The problem is agreeing on a log, nothing else

Start with the thing Raft is actually solving, because the framing does most of the work. It is called the replicated state machine problem, and it is simpler than it sounds.

You have N servers. Each one runs an identical, deterministic state machine. Feed any of them the same sequence of commands and it lands in the same state, every time, because that is what deterministic means. So if you can get all N servers to apply the same commands in the same order, they stay in perfect lockstep without ever comparing their actual data. The state machine could be a key-value store, a config registry, a lock service, a SQL row. It does not matter. The machine is the easy part.

The hard part is the word "same." Getting N machines to agree on one totally-ordered log of commands, while crashes and a hostile network actively try to make them disagree, is the entire game. Consensus is just agreement on that log. Everything Raft does serves one ordered, append-only sequence that every surviving machine eventually holds, byte for byte.

Two assumptions bound everything that follows. First, Raft handles crash faults, not Byzantine ones. A node may stop, lose messages, delay them, reorder them, or restart with amnesia about anything it did not write to disk. A node may not lie or send corrupt data. If your threat model includes malicious nodes, Raft is the wrong tool and you want a Byzantine-fault-tolerant protocol, which costs far more. Second, the network is asynchronous, the polite way of saying there is no bound on how late a message can be. Raft never assumes a message arrives on time. It assumes only that if the network is healthy for long enough, progress happens.

This is also where Raft sits relative to the tradeoffs in CAP and PACELC. Raft chooses consistency over availability under partition: a minority partition cannot make progress, on purpose, because the alternative is two halves of the cluster diverging. The minority going dark is the feature.

Decomposition is the actual idea

The genuinely clever part is a design decision more than an algorithm. The Raft paper's thesis is that consensus is hard to understand because Paxos presents it as one monolithic thing you swallow whole. Raft chops it into three near-independent pieces you reason about one at a time: leader election (exactly one leader, and the cluster picks a new one when it dies), log replication (the leader takes client commands, appends them to its log, and forces every follower to match), and safety (the rules guaranteeing a committed entry is never lost or contradicted).

= = = = =

Exercise set:
A. Answer these questions from the Raft passage, one a line:
(i) What kind of faults does Raft handle?
(ii) Under a partition, what does Raft choose over availability?
(iii) What three pieces does Raft split consensus into?
B. Write out the part of the Raft passage between "You have N servers." and "byte for byte.", inclusive.
C. In one to three sentences, explain why the Raft passage says a minority partition cannot make progress.
The lines that come next are from a separate source.

Given information:
= = = = =

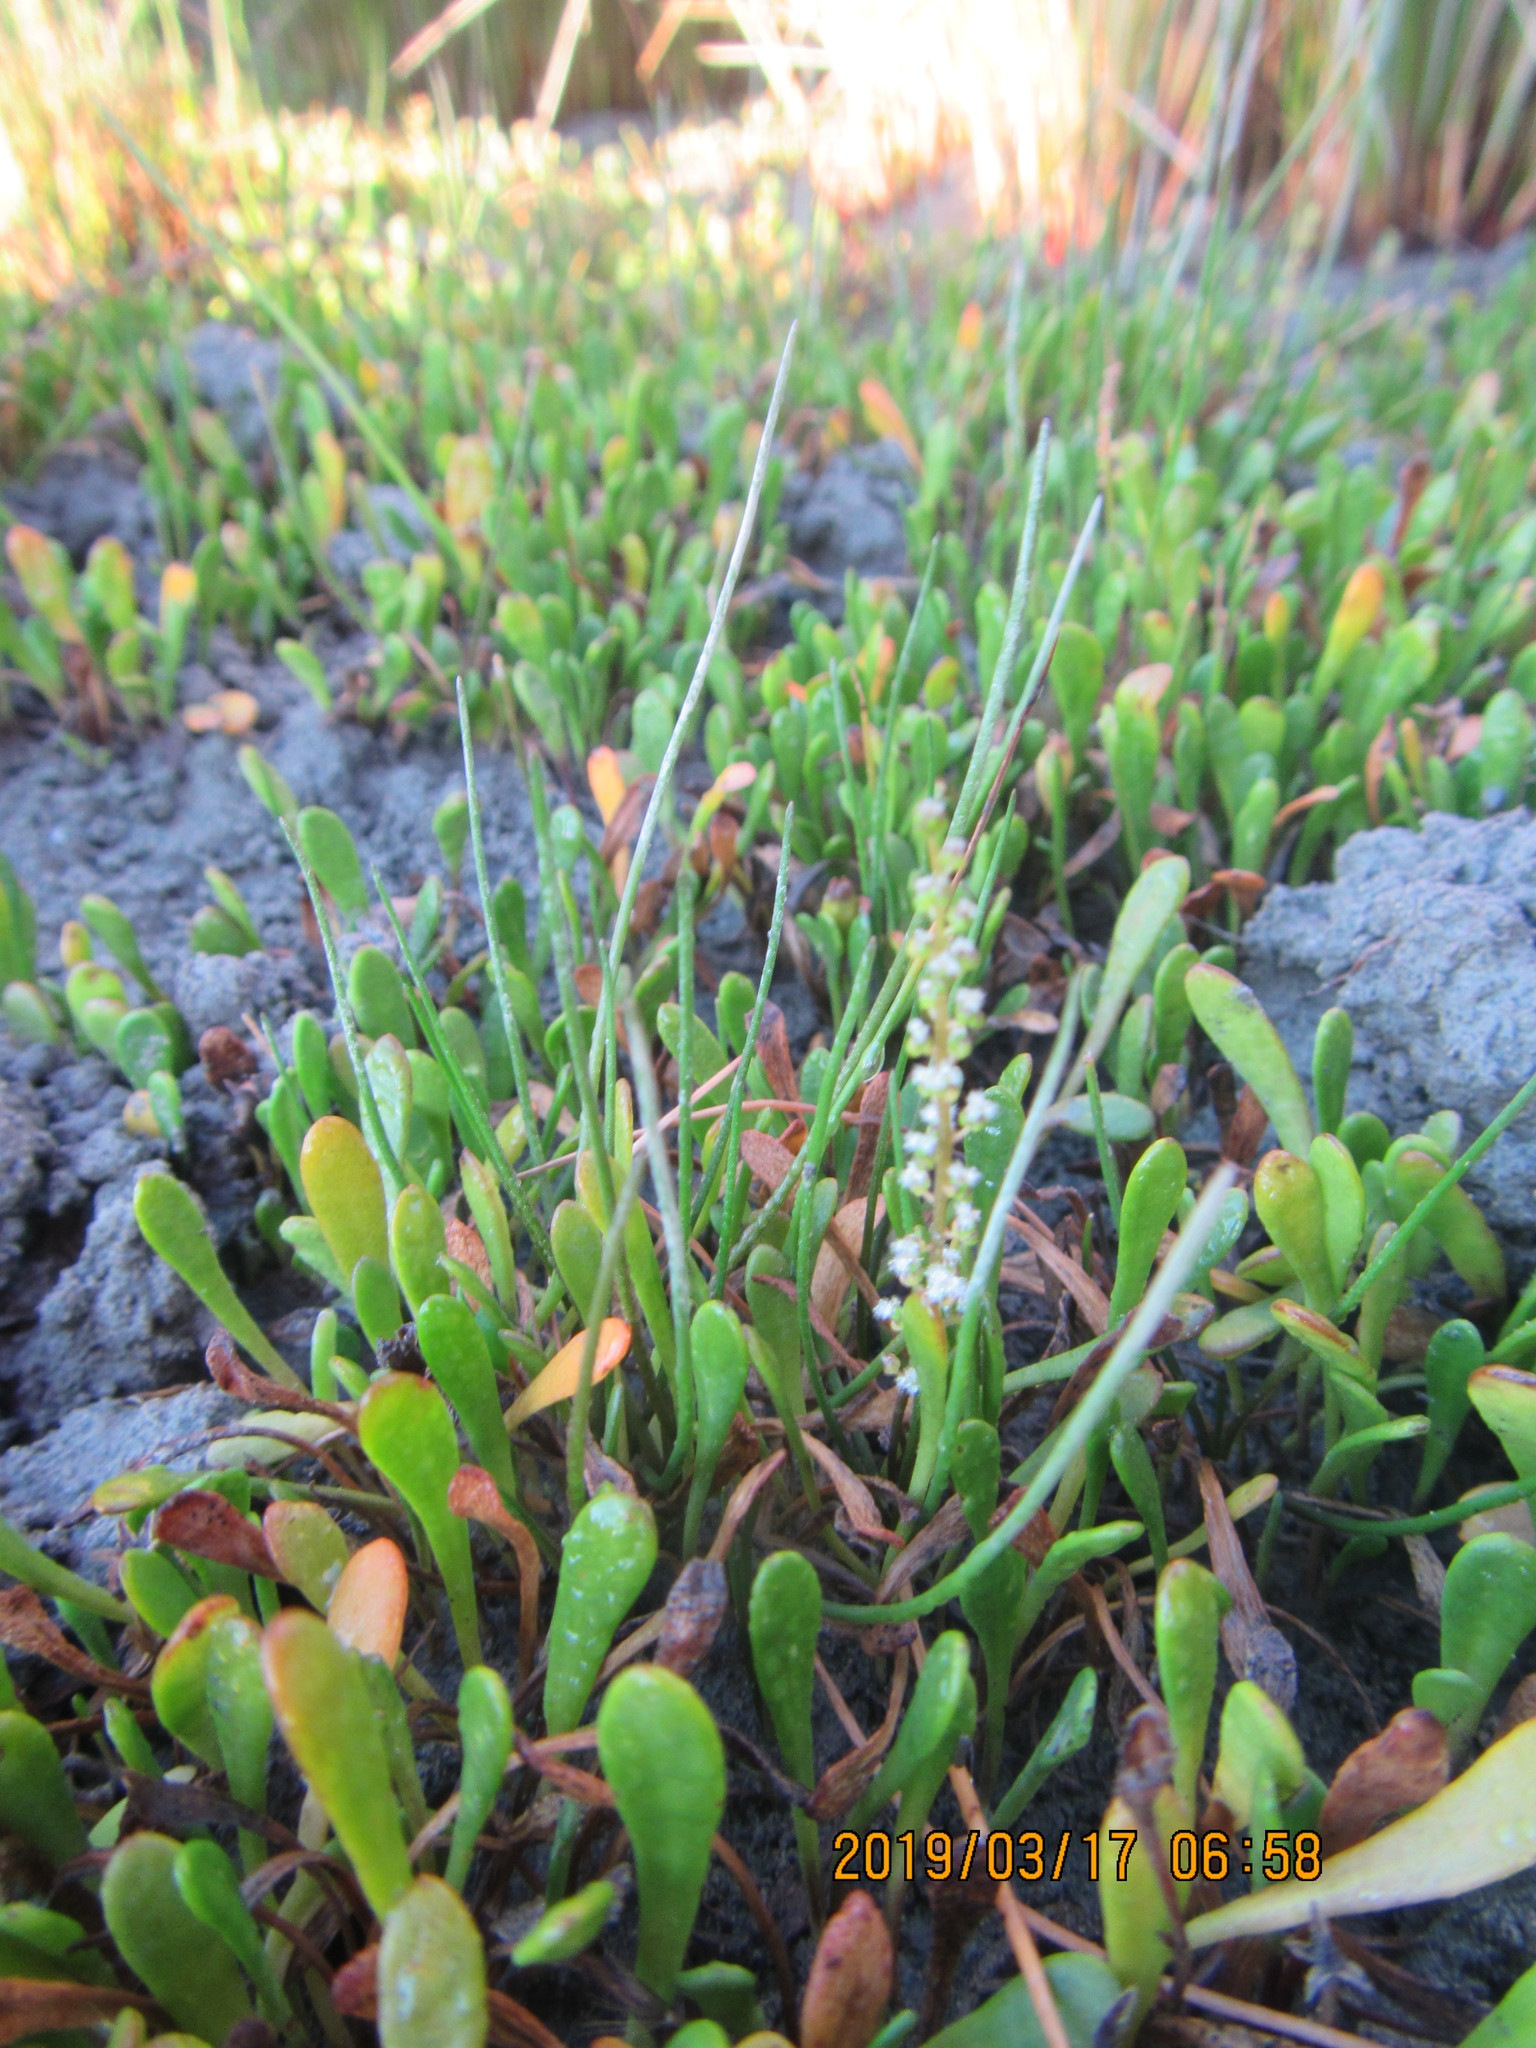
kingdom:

= = = = =

Solution list:
A.
(i) Crash faults, not Byzantine ones.
(ii) Consistency.
(iii) Leader election, log replication, and safety.

B.
You have N servers. Each one runs an identical, deterministic state machine. Feed any of them the same sequence of commands and it lands in the same state, every time, because that is what deterministic means. So if you can get all N servers to apply the same commands in the same order, they stay in perfect lockstep without ever comparing their actual data. The state machine could be a key-value store, a config registry, a lock service, a SQL row. It does not matter. The machine is the easy part.

The hard part is the word "same." Getting N machines to agree on one totally-ordered log of commands, while crashes and a hostile network actively try to make them disagree, is the entire game. Consensus is just agreement on that log. Everything Raft does serves one ordered, append-only sequence that every surviving machine eventually holds, byte for byte.

C. Raft blocks progress in a minority partition on purpose. Otherwise the two halves of the cluster could diverge. Under a partition, it chooses consistency over availability.